Extracted text.
I yak my baits out angling into the beach break current at 30 degrees up current. This allows my line and bait to sit up current against a hard spider weight stop which helps keep the line from bowing and also cuts a lot of drag. I've used this setup since braid first came out as well as kayaks to deploy baits. Back in my younger years....it was 80lb mono with a 10ft Hobie longboard surfboard to run baits.

I do the same setup with my Daiwa 600H and my smaller shark setup, Penn 4/0 wide. 

Your drag is limited to a max of probably 25lbs or so on any of these reels. Having more line on big fish with a good solid and smooth drag is better than than higher poundage fishing line which reduces your overall line capacity. There will be times you may want to run baits 400 - 500 yards off the beach....we do that a lot here in Texas when winter hits to target Short-Fin Makos....and having a few more hundred yards of backing using 65 is better to me than the gains made with 100lb test line. Even my 4/0 Wide can work a 6-7ft blacktip pretty well on a 300+ yard set. I do get pretty deep into my spool but even at 3/4 spool....there's a lot of 65lb test braid left on the reel to not sweat it too badly.

Here's my son with an average Texas blacktip with my 4/0 wide spooled as mentioned above.

Dataset records.
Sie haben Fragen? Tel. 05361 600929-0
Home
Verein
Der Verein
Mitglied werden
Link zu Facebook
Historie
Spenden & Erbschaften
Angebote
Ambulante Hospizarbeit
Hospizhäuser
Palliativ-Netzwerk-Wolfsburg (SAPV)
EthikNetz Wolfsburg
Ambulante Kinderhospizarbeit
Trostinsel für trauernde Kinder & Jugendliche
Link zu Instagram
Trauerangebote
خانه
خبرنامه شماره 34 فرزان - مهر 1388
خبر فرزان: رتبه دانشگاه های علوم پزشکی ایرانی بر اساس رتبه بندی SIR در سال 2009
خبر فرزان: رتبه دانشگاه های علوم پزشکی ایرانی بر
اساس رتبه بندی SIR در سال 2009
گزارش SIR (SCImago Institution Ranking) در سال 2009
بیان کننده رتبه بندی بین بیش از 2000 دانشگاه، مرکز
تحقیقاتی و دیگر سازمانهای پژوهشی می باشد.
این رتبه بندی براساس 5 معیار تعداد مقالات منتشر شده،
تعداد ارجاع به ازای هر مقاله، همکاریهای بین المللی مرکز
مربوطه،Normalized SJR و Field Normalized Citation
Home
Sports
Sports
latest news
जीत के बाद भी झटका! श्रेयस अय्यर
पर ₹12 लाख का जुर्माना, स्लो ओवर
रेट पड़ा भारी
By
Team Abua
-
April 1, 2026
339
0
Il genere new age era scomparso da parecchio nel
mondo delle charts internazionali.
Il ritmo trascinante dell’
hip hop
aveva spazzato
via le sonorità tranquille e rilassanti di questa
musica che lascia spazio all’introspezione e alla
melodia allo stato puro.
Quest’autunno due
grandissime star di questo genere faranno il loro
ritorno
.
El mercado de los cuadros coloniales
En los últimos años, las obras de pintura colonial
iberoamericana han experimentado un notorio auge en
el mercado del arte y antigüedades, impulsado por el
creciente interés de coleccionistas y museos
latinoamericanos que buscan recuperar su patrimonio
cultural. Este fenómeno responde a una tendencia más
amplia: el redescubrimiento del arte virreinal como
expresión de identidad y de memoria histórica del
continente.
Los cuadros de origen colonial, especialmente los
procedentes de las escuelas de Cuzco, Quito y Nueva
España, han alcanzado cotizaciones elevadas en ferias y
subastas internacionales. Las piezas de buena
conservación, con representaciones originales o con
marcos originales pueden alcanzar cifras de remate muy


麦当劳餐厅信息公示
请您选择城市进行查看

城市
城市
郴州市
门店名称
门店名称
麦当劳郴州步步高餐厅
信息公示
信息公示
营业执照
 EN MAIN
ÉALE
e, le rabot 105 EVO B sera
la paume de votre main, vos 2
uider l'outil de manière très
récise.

What to work on.
A – Set down, word for word, the part of the surf-fishing text between "I yak my baits" and "to run baits.", inclusive.
B – Substitute "Club" for "Verein" in the entries from their start through the line containing "خبرنامه شماره 34 فرزان - مهر 1388", inclusive. Reproduce only those lines, with nothing else changed.
The surf-fishing text and the entries come from unrelated sources.

Written responses.
A –
I yak my baits out angling into the beach break current at 30 degrees up current. This allows my line and bait to sit up current against a hard spider weight stop which helps keep the line from bowing and also cuts a lot of drag. I've used this setup since braid first came out as well as kayaks to deploy baits. Back in my younger years....it was 80lb mono with a 10ft Hobie longboard surfboard to run baits.

B –
Sie haben Fragen? Tel. 05361 600929-0
Home
Club
Der Club
Mitglied werden
Link zu Facebook
Historie
Spenden & Erbschaften
Angebote
Ambulante Hospizarbeit
Hospizhäuser
Palliativ-Netzwerk-Wolfsburg (SAPV)
EthikNetz Wolfsburg
Ambulante Kinderhospizarbeit
Trostinsel für trauernde Kinder & Jugendliche
Link zu Instagram
Trauerangebote
خانه
خبرنامه شماره 34 فرزان - مهر 1388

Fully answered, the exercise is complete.